Final Paper Number 414.081
Background: Despite the recommendation of publishing transcription protocol and annotator reliability for data generated from a speech corpus, most research does not include that information. Re-transcribing and directly comparing transcripts requires a very costly and labor intensive undertaking. Instead of using word-by-word re-transcription, Mean Length of Utterance in Morphemes (MLUM) can be easily calculated from transcripts and used as a reliability measure for intra- and inter-transcriber comparisons.
Objectives: Develop a computational method to determine transcriber consistency across a large speech corpus, beginning with an initial assessment of intra-annotator reliability.
Methods: Participants were recruited for an fMRI study at OHSU. Inclusion criteria were: age 7 to 17, IQ ≥ 70, having fluent/phrase speech, being native English speakers. The main data used in this study consist of the Autism Diagnostic Observation Schedule (ADOS-2) Module 3 that was administered at baseline. All administrations were recorded and transcribed according to transcription guidelines based on conventions used by Systematic Analysis of Language Transcripts (SALT) software.

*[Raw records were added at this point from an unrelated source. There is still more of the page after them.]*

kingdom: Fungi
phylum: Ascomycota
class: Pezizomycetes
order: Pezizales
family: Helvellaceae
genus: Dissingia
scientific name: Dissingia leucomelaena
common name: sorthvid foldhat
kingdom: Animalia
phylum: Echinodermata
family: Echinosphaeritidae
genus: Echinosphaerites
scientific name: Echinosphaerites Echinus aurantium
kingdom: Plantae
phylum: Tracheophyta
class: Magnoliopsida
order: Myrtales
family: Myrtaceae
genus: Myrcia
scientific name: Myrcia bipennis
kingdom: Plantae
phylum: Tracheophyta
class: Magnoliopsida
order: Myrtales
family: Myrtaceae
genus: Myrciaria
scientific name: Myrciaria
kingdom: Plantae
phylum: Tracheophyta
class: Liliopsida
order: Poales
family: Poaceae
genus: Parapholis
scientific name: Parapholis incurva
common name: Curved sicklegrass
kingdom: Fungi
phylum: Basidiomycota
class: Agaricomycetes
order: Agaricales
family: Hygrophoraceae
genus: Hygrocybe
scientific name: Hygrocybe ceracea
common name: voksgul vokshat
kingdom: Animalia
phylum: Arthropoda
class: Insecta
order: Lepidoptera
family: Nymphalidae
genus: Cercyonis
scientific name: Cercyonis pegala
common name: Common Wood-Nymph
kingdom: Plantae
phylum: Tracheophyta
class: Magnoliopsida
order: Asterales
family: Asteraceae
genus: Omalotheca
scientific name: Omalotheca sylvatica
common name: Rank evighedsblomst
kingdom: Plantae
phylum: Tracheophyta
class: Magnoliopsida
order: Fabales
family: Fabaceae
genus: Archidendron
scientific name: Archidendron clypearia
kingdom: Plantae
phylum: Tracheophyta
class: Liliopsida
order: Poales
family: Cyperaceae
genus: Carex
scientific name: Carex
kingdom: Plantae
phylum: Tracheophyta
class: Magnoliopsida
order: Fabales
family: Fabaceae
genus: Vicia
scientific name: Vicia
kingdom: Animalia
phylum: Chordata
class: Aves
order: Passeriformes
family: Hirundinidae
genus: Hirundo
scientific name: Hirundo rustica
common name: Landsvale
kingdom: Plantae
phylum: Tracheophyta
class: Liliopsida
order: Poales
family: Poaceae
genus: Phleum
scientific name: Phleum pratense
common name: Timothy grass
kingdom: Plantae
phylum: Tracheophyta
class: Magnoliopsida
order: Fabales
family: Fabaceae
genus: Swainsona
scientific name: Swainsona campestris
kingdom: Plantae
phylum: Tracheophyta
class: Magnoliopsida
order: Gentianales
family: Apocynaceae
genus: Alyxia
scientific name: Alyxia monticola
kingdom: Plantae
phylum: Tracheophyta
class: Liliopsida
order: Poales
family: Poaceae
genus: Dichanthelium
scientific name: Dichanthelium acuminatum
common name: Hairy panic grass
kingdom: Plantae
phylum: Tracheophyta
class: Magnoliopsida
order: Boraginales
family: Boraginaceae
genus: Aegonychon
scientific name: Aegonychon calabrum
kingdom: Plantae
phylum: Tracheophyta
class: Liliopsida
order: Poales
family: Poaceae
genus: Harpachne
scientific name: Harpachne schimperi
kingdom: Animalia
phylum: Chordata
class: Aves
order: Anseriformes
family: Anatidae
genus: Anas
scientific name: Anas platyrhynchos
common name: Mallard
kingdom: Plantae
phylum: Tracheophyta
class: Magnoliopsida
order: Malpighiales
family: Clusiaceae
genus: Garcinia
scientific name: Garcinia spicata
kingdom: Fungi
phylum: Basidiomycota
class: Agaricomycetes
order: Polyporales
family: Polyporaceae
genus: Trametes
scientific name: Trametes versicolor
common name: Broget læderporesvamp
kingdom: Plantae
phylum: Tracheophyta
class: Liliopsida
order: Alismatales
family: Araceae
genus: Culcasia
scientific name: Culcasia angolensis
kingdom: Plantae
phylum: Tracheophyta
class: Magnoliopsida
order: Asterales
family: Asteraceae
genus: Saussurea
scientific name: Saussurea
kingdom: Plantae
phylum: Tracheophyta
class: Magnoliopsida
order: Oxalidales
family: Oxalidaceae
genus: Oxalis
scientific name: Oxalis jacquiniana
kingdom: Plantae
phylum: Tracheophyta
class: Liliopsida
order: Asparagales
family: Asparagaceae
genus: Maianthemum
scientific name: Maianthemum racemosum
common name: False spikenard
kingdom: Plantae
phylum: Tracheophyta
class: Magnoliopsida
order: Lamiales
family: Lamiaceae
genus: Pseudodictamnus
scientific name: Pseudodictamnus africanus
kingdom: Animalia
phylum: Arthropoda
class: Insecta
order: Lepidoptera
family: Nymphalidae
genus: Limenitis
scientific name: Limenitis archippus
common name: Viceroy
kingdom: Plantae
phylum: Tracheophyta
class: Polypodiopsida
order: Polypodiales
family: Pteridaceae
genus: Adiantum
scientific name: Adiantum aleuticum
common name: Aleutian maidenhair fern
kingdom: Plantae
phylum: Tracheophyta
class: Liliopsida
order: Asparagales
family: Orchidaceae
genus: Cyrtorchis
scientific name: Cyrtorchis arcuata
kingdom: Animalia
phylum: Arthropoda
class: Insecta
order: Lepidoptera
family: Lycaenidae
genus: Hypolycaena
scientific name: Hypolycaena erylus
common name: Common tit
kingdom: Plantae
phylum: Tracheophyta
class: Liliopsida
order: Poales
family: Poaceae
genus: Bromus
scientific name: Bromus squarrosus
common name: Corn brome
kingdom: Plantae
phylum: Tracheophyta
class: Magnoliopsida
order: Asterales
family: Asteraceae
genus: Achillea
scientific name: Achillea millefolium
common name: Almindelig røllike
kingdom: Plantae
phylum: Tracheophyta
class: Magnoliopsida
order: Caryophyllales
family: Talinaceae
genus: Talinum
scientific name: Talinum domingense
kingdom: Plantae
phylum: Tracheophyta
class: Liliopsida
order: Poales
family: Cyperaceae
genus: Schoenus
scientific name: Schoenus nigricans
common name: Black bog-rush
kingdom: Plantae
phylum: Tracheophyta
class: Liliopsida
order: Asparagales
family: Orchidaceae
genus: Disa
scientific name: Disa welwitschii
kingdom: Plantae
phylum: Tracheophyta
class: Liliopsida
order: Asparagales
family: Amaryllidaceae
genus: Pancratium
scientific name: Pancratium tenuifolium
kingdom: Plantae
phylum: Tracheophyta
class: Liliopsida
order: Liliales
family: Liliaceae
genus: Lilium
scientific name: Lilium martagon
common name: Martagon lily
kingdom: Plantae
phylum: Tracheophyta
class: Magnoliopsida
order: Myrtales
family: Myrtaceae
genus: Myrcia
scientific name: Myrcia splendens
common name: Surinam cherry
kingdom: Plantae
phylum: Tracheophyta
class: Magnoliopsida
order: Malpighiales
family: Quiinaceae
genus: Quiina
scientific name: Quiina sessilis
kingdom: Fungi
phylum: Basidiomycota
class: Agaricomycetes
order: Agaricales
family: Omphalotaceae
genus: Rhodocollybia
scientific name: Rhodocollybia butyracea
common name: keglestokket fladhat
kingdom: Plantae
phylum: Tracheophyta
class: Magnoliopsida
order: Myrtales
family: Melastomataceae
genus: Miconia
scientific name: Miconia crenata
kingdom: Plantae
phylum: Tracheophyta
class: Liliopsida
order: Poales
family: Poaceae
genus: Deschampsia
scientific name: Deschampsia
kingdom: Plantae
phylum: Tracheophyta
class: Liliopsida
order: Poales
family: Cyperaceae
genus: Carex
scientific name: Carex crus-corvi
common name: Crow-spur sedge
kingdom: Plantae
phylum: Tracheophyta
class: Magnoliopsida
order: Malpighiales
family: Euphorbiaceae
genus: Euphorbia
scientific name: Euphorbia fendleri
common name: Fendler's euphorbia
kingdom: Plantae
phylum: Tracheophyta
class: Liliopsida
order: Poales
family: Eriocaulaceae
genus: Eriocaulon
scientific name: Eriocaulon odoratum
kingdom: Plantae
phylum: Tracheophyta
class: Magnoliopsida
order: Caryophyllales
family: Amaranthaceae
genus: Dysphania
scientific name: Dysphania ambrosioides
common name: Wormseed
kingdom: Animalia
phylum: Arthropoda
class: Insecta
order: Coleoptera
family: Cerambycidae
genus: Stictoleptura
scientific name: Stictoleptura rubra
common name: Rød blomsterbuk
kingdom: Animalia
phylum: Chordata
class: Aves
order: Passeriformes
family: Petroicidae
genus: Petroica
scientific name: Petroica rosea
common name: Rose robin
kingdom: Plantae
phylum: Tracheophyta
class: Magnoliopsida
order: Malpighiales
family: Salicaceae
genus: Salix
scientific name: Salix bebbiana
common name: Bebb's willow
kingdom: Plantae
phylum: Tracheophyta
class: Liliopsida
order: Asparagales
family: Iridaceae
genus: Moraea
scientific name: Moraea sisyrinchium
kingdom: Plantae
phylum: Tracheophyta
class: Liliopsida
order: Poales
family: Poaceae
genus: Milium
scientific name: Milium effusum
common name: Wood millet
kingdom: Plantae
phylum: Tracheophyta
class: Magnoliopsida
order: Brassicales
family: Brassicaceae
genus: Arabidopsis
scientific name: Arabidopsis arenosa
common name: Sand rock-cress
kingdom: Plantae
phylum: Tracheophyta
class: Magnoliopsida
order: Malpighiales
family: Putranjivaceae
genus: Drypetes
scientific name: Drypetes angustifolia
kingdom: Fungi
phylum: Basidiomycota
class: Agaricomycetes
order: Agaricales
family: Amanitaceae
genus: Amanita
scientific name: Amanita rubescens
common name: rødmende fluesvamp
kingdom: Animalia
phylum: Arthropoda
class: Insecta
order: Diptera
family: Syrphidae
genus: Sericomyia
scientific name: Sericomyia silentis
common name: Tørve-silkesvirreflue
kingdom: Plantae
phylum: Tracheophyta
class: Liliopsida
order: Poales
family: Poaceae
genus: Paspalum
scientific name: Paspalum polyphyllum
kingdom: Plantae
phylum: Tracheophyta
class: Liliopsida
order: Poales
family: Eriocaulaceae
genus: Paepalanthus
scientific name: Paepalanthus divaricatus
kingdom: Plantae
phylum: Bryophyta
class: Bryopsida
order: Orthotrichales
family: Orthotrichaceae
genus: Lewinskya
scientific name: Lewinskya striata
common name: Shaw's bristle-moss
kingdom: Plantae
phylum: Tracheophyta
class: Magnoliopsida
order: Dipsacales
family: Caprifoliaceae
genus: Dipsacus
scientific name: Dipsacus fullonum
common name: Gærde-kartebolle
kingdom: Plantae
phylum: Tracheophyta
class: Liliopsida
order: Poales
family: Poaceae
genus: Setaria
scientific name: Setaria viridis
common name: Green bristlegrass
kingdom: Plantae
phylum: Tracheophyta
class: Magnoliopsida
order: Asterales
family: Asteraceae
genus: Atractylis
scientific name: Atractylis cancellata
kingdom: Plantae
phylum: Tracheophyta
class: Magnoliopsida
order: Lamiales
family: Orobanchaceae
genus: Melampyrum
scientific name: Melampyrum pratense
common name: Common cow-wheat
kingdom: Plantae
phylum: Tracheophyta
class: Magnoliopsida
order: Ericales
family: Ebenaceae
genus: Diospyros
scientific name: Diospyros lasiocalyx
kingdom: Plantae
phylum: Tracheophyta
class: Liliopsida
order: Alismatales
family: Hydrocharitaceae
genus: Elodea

Transcripts for three tasks were selected: Emotions, Social Difficulties and Annoyance, and Friends and Marriage Conversations. Each activity for each child was split into two parts by selecting even and odd lines. MLUM was then calculated for each part. Intra-annotator agreement was evaluated using the intraclass correlation (ICC) calculated for two-way mixed effects models, single measurement, absolute agreement type.
Results: The sample comprised 57 children with ASD (mean age:11.3 years; 78.9% male; mean IQ: 101.7) and 60 controls without ASD (mean age:11.4 years; 56.7% male; mean IQ: 111.9). Across tasks and groups, means MLUMs ranged from 5.6 to 6.7 and mean number of utterances ranged from 43.2 to 72.8. ICC between the even and odd MLUM was 0.714 for Emotions (95% CI: 0.613 < ICC < 0.792), 0.624 for Annoyance (95% CI: 0.5 < ICC < 0.723), and 0.708 for Friends (95% CI: 0.604 < ICC < 0.788), indicative of moderate to good levels of reliability (see Figure). Paired-t-tests between the MLUM halves were all non significant, indicating very good within task intra-rater agreement between the two randomly generated MLUM estimates. When examined by ASD status, ICC did not differ significantly between the two groups although reliability in ASD was higher than for controls on the three tasks. Using age and IQ median splits (11.3 years and 110, respectively), we further established that age had no discernable effect on ICC across tasks, and that there was a trend for lower reliability on two tasks among subjects with higher IQ. However, all ICCs across age and IQ groups remained in the moderate (>.50) range.
Conclusions: Calculating MLUM for two random halves within each activity, while not ideal, provides an efficient and valid measure of intra- annotator reliability. Comparing this across an entire transcription team offers a substitute when full inter-annotator reliability is not feasible. We emphasize that all research conducted on speech corpora should present associated reliability data.